Defendant relies upon Gruver v. Commissioner, 4 Cir., 142 F.2d 363; Oliver v. Commissioner, 4 Cir., 138 F.2d 910; Williamson v. Commissioner, 4 Cir., 201 F.2d 564; and Peebles v. Commissioner, 4 Cir., 249 F.2d 92. The authorities are readily distinguishable. In Gruver, the taxpayer was a real estate dealer who was merely advancing the argument that he was entitled to capital gains treatment because his land was traded or exchanged, rather than sold, where his customers were other real estate brokers. Again in Oliver, the taxpayer’s principal occupation was that of dealing in real estate, although he was also a farmer. There it should be noted that the taxpayer engaged extensively in development and sales activity when he laid out and paved the streets, installed drainage pipes, platted the land, advertised by sign, sold on the installment basis, and, finally, reported no farm income during the taxable years in controversy.

It is true that in Williamson v. Commissioner, supra, the case of Rollingwood Corp. v. Commissioner, 9 Cir., 190 F.2d 263, 266, is cited with approval, and in Rollingwood the court said:

“While the purpose for which the property was acquired is of some weight the ultimate question is the purpose for which the property is held. * * *
“* * * The purpose [of the capital gains provision] is to protect ‘investment property’ as dis*654tinguished from ‘stock in trade’, or property bought and sold for a profit. It is our view that this policy was not meant to apply to a situation where one of the essential purposes in holding the property is sale.”

If we were to apply literally the rule as quoted above, it would be next to impossible to accord capital gains treatment to the sale of real estate once the taxpayer has recaptured his original investment. Certainly this was not the intent of Congress. As was said in Home Company v. Commissioner, 10 Cir., 212 F.2d 637, 641:

“One may, of course, liquidate a capital asset. To do so it is necessary to sell. The sale may be conducted in the most advantageous manner to the seller and he will not lose the benefits of the capital gains provision of the statute, unless he enters the real estate business and carries on the sale in the manner in which such a business is ordinarily conducted.”
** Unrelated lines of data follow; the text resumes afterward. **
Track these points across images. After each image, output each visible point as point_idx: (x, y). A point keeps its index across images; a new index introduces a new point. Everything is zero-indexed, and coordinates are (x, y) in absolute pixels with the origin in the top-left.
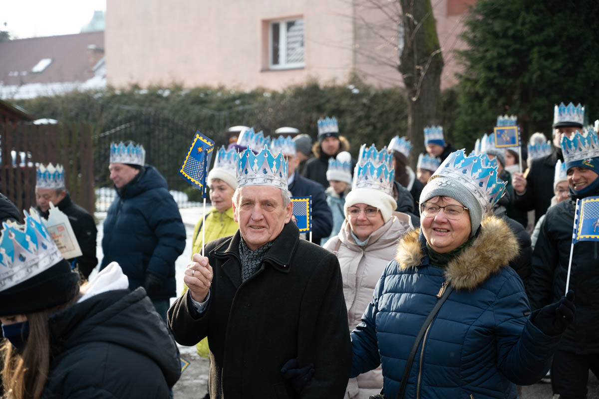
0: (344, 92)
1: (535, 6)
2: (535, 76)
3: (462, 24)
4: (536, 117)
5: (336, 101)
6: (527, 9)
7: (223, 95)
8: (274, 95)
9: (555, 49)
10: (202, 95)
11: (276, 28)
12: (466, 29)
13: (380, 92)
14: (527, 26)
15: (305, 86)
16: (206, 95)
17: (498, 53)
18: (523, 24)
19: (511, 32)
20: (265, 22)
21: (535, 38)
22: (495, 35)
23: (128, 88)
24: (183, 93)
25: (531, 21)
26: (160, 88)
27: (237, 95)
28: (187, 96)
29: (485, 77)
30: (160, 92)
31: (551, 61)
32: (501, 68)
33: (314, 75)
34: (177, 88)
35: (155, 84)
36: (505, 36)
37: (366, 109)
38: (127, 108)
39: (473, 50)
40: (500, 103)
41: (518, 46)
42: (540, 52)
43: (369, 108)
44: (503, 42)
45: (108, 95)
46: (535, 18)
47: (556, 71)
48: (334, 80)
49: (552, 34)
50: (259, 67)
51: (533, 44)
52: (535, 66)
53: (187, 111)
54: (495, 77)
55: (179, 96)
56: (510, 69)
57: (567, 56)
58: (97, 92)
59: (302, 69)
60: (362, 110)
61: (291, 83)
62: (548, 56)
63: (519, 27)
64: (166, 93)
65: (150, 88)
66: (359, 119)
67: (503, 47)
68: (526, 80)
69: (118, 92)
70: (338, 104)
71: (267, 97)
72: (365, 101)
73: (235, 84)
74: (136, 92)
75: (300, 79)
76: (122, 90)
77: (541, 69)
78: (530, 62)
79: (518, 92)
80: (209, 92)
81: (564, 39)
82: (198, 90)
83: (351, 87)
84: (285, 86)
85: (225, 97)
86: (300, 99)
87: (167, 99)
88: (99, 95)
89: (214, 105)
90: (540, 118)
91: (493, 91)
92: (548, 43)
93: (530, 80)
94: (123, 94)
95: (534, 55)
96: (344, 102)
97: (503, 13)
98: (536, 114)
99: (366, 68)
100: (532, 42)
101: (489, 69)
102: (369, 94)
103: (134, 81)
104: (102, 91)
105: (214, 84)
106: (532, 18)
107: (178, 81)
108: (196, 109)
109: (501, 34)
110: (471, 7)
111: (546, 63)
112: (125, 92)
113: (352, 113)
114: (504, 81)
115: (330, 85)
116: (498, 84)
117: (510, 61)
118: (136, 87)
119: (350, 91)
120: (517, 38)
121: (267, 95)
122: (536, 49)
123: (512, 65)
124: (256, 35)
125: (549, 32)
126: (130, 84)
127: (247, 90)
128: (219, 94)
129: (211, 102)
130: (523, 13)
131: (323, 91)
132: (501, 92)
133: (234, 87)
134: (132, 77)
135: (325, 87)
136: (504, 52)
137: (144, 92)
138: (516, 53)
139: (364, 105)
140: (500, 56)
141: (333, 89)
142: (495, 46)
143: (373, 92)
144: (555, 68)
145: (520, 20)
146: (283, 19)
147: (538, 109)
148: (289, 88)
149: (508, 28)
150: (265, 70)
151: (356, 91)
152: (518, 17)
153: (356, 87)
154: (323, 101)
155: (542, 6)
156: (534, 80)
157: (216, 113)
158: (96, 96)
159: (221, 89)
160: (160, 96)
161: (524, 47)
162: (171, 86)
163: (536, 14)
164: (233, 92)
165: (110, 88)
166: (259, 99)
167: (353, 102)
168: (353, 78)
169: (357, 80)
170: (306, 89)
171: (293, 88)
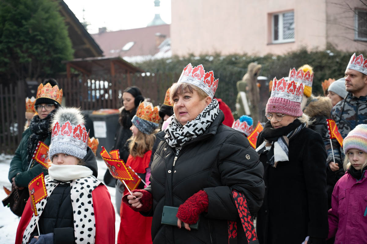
0: (324, 55)
5: (319, 60)
7: (246, 58)
8: (279, 57)
10: (233, 59)
11: (276, 18)
13: (347, 54)
15: (299, 52)
16: (236, 59)
20: (270, 15)
23: (187, 56)
24: (221, 58)
26: (207, 55)
28: (224, 60)
30: (207, 58)
33: (304, 45)
34: (217, 55)
35: (204, 53)
37: (339, 65)
43: (341, 64)
45: (175, 60)
48: (317, 48)
50: (266, 42)
53: (225, 69)
55: (219, 60)
58: (168, 59)
59: (293, 42)
60: (336, 65)
61: (290, 50)
64: (211, 59)
65: (201, 56)
66: (334, 71)
69: (181, 59)
70: (320, 62)
71: (274, 59)
72: (338, 60)
73: (254, 52)
74: (192, 58)
75: (295, 48)
76: (184, 57)
80: (237, 57)
82: (230, 56)
83: (328, 52)
84: (286, 53)
85: (248, 60)
86: (296, 60)
87: (212, 62)
88: (170, 61)
89: (241, 65)
94: (185, 60)
96: (324, 61)
99: (335, 41)
102: (340, 55)
103: (191, 52)
104: (171, 58)
105: (240, 52)
107: (218, 51)
108: (230, 68)
112: (186, 58)
113: (330, 68)
115: (314, 51)
118: (192, 55)
119: (328, 54)
121: (274, 58)
124: (264, 22)
126: (188, 54)
127: (262, 55)
128: (244, 58)
129: (239, 63)
131: (310, 55)
133: (253, 54)
134: (189, 49)
135: (311, 52)
137: (197, 58)
139: (337, 62)
141: (317, 53)
143: (342, 55)
146: (280, 12)
148: (289, 53)
150: (270, 44)
151: (331, 54)
153: (332, 52)
154: (310, 61)
157: (243, 70)
158: (168, 61)
159: (245, 55)
160: (207, 61)
162: (214, 54)
164: (253, 57)
165: (176, 57)
166: (270, 60)
167: (330, 61)
168: (329, 46)
169: (332, 47)
170: (300, 54)
171: (291, 54)
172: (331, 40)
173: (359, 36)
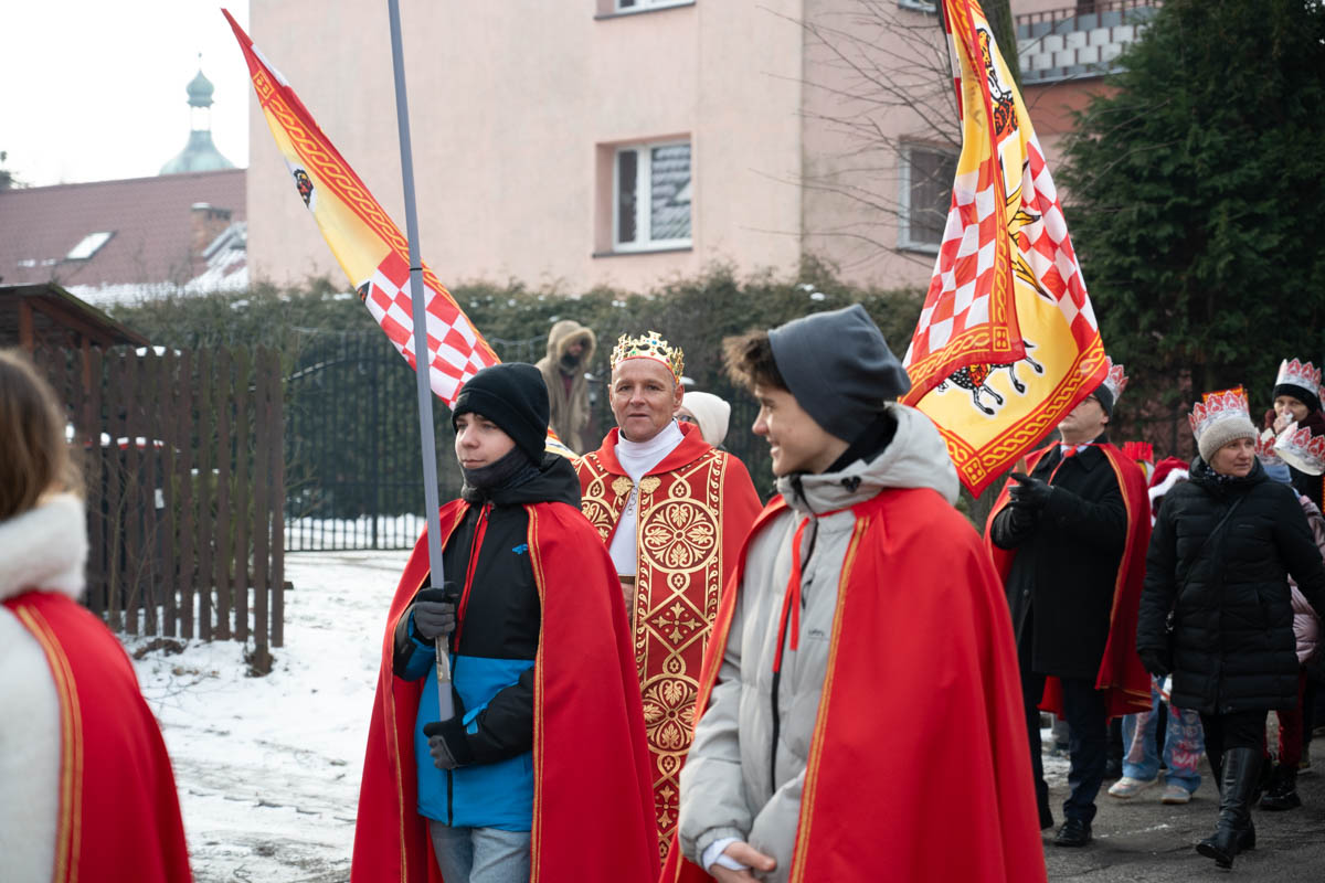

The Williamson case applies the frequency and continuity test to profits on cotton purchased under “call” contracts by a gin operator from his own mill for the purpose of reselling it at a profit. The taxpayer’s business was that of buying and selling cotton. It is indeed difficult to reconcile a commodities case with that involving the sale of real estate. Furthermore, the doctrine pronounced in Rollingwood Corp. v. Commissioner, supra, referred to in Williamson, is definitely modified by the subsequent decision in Camp v. Commissioner, supra.
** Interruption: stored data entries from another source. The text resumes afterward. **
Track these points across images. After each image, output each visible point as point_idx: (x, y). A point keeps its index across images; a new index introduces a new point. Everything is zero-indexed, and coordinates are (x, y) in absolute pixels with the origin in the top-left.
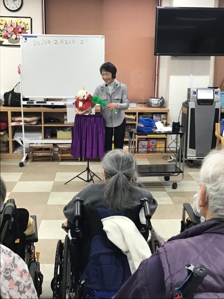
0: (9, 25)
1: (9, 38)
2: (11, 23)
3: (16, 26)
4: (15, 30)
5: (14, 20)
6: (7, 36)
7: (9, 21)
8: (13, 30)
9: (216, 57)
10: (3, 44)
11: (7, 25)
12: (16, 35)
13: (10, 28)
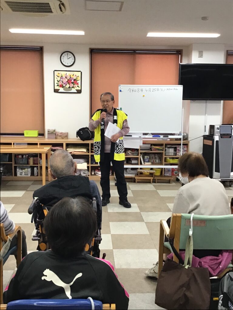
0: (64, 77)
1: (64, 87)
2: (66, 76)
3: (69, 78)
4: (69, 81)
5: (68, 73)
6: (62, 85)
7: (64, 74)
8: (67, 81)
9: (225, 101)
10: (59, 91)
11: (63, 77)
12: (69, 84)
13: (64, 79)
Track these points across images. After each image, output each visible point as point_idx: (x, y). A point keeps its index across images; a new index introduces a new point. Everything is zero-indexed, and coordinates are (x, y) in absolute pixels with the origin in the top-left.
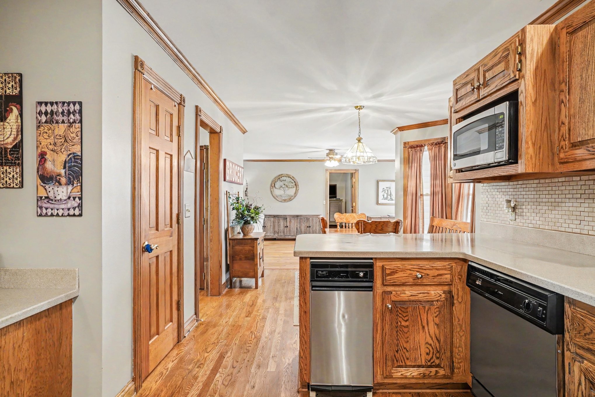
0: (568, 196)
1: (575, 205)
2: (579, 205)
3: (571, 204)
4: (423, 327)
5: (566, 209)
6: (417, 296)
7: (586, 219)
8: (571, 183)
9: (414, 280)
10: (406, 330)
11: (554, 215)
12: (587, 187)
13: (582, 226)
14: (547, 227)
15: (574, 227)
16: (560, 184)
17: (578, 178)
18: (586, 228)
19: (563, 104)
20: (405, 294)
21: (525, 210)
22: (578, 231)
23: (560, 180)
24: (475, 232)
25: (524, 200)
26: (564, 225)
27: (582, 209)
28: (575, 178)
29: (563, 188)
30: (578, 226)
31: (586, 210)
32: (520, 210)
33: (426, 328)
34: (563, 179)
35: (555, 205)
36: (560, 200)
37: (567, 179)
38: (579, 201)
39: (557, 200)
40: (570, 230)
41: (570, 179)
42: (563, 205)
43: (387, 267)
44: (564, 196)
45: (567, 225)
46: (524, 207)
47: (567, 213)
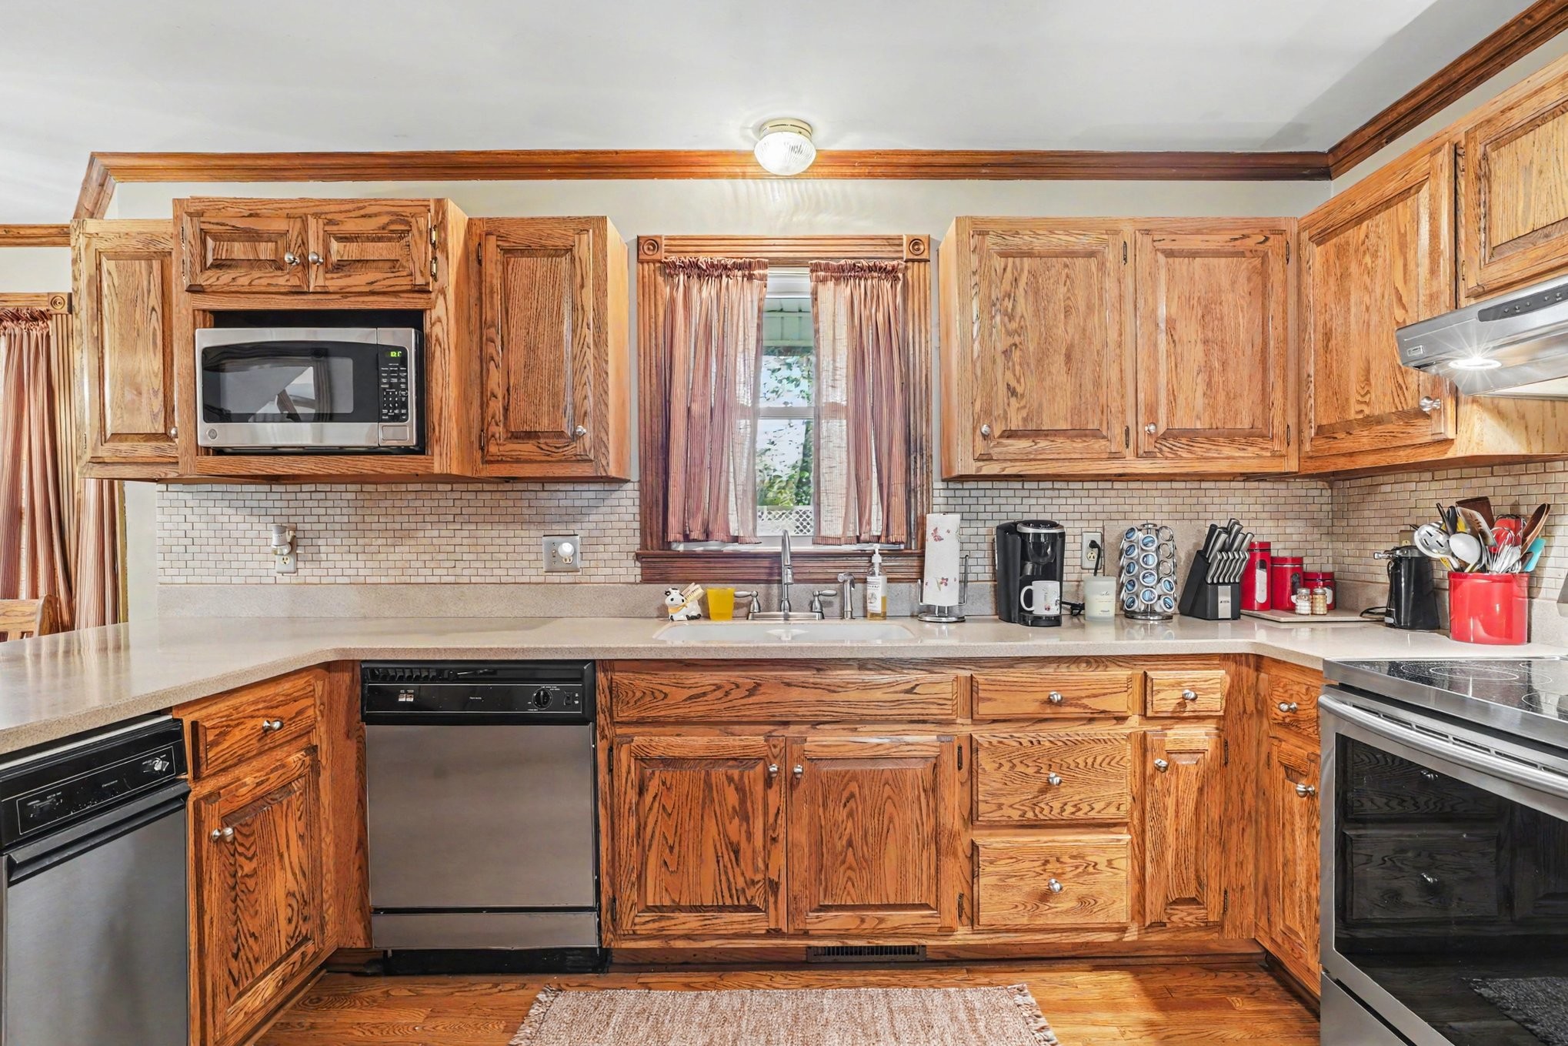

The recent case of Peebles v. Commissioner, supra, affirming 15 T.C.M. 801 affords but little relief to the defendant. The taxpayer therein originally acquired the land for investment, but later changed his approach by holding the property primarily for sale in the ordinary course of business. In so doing taxpayer improved the property by adding railroad sidings and acquired nearby properties to enhance the desirability of property already purchased. The court pointed out that activity of this type on the part of the taxpayer points away from a passive liquidation of property, particularly when he commenced his sales on the very day of his later purchases. See, also, Lakin v. Commissioner, 4 Cir., 249 F.2d 781.

There has been general approval of the tests laid down in Smith v. Dunn, supra, and Farley, supra. In addition to Camp v. Murray, supra, decided by this Circuit, we find White v. Commissioner, 5 Cir., 172 F.2d 629; Curtis Co. v. Commissioner, 3 Cir., 232 F.2d 167; and Goldberg v. Commissioner, 5 Cir., 223 F.2d 709. If we exclude the “civic mindedness” feature of the taxpayer in Camp, we come to the conclusion that the present taxpayer (Harcum) is far more “passively postured”.

A judgment order will be entered upon presentation.